MARCHE À SUIVRE: Transcrivez intégralement l'extrait de décision sur la preuve prima facie, mot pour mot et sans rien y changer.

TEXTE DE L'EXERCICE:
====================
En mentionnant la décision Chander c. Canada (Ministère de la Santé nationale et du Bien-être social), [1995] DCDP no 16 (T.C.D.P.), le Tribunal a statué que si la preuve démontrait que la discrimination était un élément qui avait joué dans le refus d'offrir un emploi au plaignant, une preuve prima facie était établie, quelles que soient les compétences et les caractéristiques des candidats reçus.

[14]            Après avoir soigneusement examiné la preuve, le Tribunal a conclu (paragraphe 144) que la preuve soumise par la Commission était suffisante pour satisfaire au critère de la preuve prima facie préconisé dans l'arrêt O'Malley, en ce sens que la preuve fournie par la Commission était suffisante, dans la mesure où l'on y ajoutait foi et en l'absence d'explications raisonnables, pour établir le bien-fondé de la plainte.
====================
DONNÉES FOURNIES:

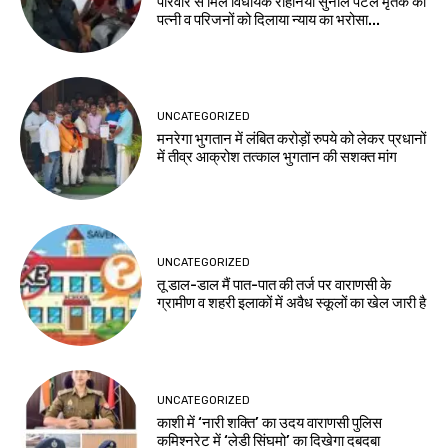
परिवार से मिले विधायक रोहनिया सुनील पटेल मृतक की
पत्नी व परिजनों को दिलाया न्याय का भरोसा...
UNCATEGORIZED
मनरेगा भुगतान में लंबित करोड़ों रुपये को लेकर प्रधानों
में तीव्र आक्रोश तत्काल भुगतान की सशक्त मांग
UNCATEGORIZED
तू डाल-डाल मैं पात-पात की तर्ज पर वाराणसी के
ग्रामीण व शहरी इलाकों में अवैध स्कूलों का खेल जारी है
UNCATEGORIZED
काशी में ‘नारी शक्ति’ का उदय वाराणसी पुलिस
कमिश्नरेट में ‘लेडी सिंघमो’ का दिखेगा दबदबा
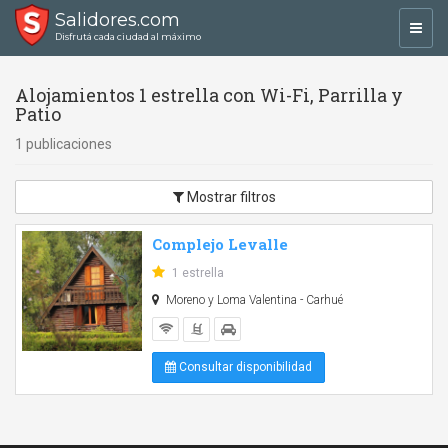
Salidores.com
Toggl
Disfrutá cada ciudad al máximo
navig
Alojamientos 1 estrella con Wi-Fi, Parrilla y
Patio
1 publicaciones
Mostrar filtros
Complejo Levalle
1 estrella
Moreno y Loma Valentina - Carhué
Consultar disponibilidad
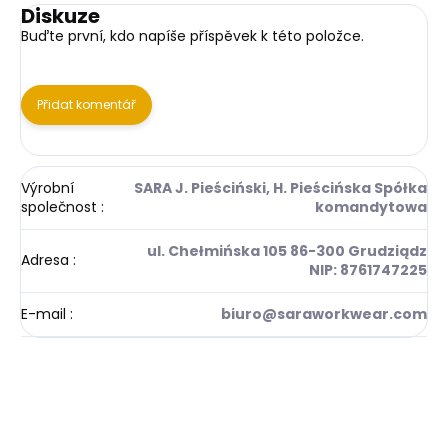
Diskuze
Buďte první, kdo napíše příspěvek k této položce.
Přidat komentář
Výrobní
SARA J. Pieściński, H. Pieścińska Spółka
společnost
:
komandytowa
ul. Chełmińska 105 86-300 Grudziądz
Adresa
:
NIP: 8761747225
E-mail
:
biuro@saraworkwear.com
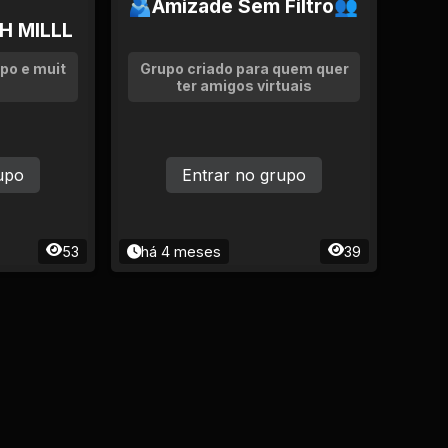
🫂Amizade Sem Filtro👥
H MILLL
po e muit
Grupo criado para quem quer
ter amigos virtuais
upo
Entrar no grupo
53
há 4 meses
39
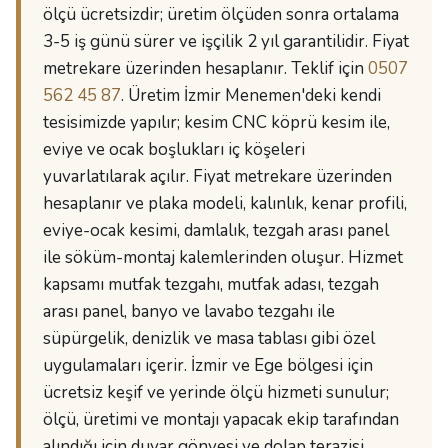
ölçü ücretsizdir; üretim ölçüden sonra ortalama
3-5 iş günü sürer ve işçilik 2 yıl garantilidir. Fiyat
metrekare üzerinden hesaplanır. Teklif için
0507
562 45 87
. Üretim İzmir Menemen'deki kendi
tesisimizde yapılır; kesim CNC köprü kesim ile,
eviye ve ocak boşlukları iç köşeleri
yuvarlatılarak açılır. Fiyat metrekare üzerinden
hesaplanır ve plaka modeli, kalınlık, kenar profili,
eviye-ocak kesimi, damlalık, tezgah arası panel
ile söküm-montaj kalemlerinden oluşur. Hizmet
kapsamı mutfak tezgahı, mutfak adası, tezgah
arası panel, banyo ve lavabo tezgahı ile
süpürgelik, denizlik ve masa tablası gibi özel
uygulamaları içerir. İzmir ve Ege bölgesi için
ücretsiz keşif ve yerinde ölçü hizmeti sunulur;
ölçü, üretimi ve montajı yapacak ekip tarafından
alındığı için duvar gönyesi ve dolap terazisi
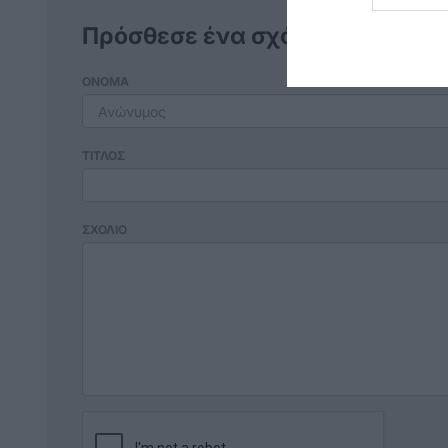
Πρόσθεσε ένα σχόλιο
ΟΝΟΜΑ
ΤΙΤΛΟΣ
ΣΧΟΛΙΟ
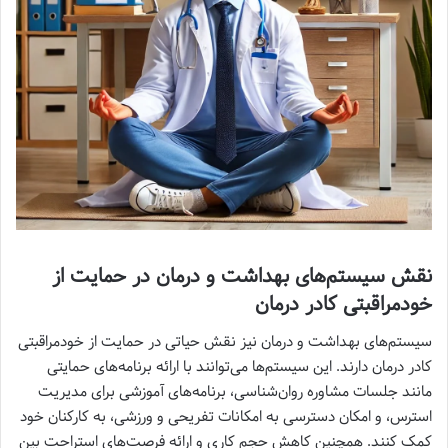
نقش سیستم‌های بهداشت و درمان در حمایت از
خودمراقبتی کادر درمان
سیستم‌های بهداشت و درمان نیز نقش حیاتی در حمایت از خودمراقبتی
کادر درمان دارند. این سیستم‌ها می‌توانند با ارائه برنامه‌های حمایتی
مانند جلسات مشاوره روان‌شناسی، برنامه‌های آموزشی برای مدیریت
استرس، و امکان دسترسی به امکانات تفریحی و ورزشی، به کارکنان خود
کمک کنند. همچنین کاهش حجم کاری و ارائه فرصت‌های استراحت بین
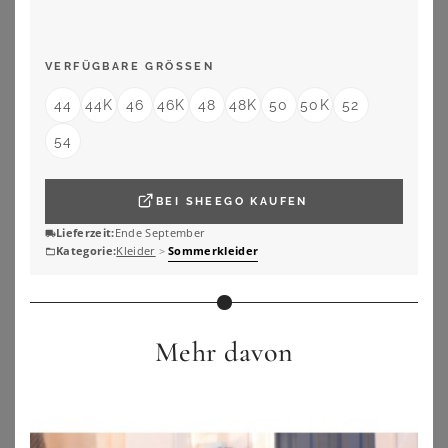
VERFÜGBARE GRÖSSEN
44
44K
46
46K
48
48K
50
50K
52
54
BEI
SHEEGO
KAUFEN
Lieferzeit:
Ende September
Kategorie:
Kleider
>
Sommerkleider
Mehr davon
YOURS
YOURS
Yours Yours – Sommerliches Miditrägerkleid In Gelbsize 44
Yours Gestuftes Sommerkleid In Grün Mit Blättern Size 48
25,00
€
49,00
€
ZU
YOURS CLOTHING
ZU
YOURS CLOTHING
====================
CORRIGÉ:
En mentionnant la décision Chander c. Canada (Ministère de la Santé nationale et du Bien-être social), [1995] DCDP no 16 (T.C.D.P.), le Tribunal a statué que si la preuve démontrait que la discrimination était un élément qui avait joué dans le refus d'offrir un emploi au plaignant, une preuve prima facie était établie, quelles que soient les compétences et les caractéristiques des candidats reçus.

[14]            Après avoir soigneusement examiné la preuve, le Tribunal a conclu (paragraphe 144) que la preuve soumise par la Commission était suffisante pour satisfaire au critère de la preuve prima facie préconisé dans l'arrêt O'Malley, en ce sens que la preuve fournie par la Commission était suffisante, dans la mesure où l'on y ajoutait foi et en l'absence d'explications raisonnables, pour établir le bien-fondé de la plainte.